* [WHAT THE TASK REQUIRES]: Set the listing down unchanged, minus every embedded image.

* [SUPPLIED INFORMATION]:
.....

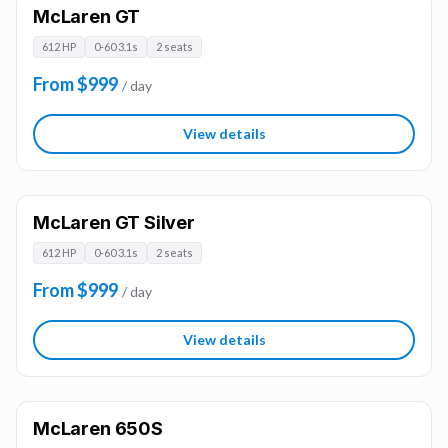
McLaren GT
612 HP
0-60 3.1s
2 seats
From $999
/ day
View details
McLaren GT Silver
612 HP
0-60 3.1s
2 seats
From $999
/ day
View details
McLaren 650S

.....

* [TASK RESULT]:
McLaren GT
612 HP
0-60 3.1s
2 seats
From $999
/ day
View details
McLaren GT Silver
612 HP
0-60 3.1s
2 seats
From $999
/ day
View details
McLaren 650S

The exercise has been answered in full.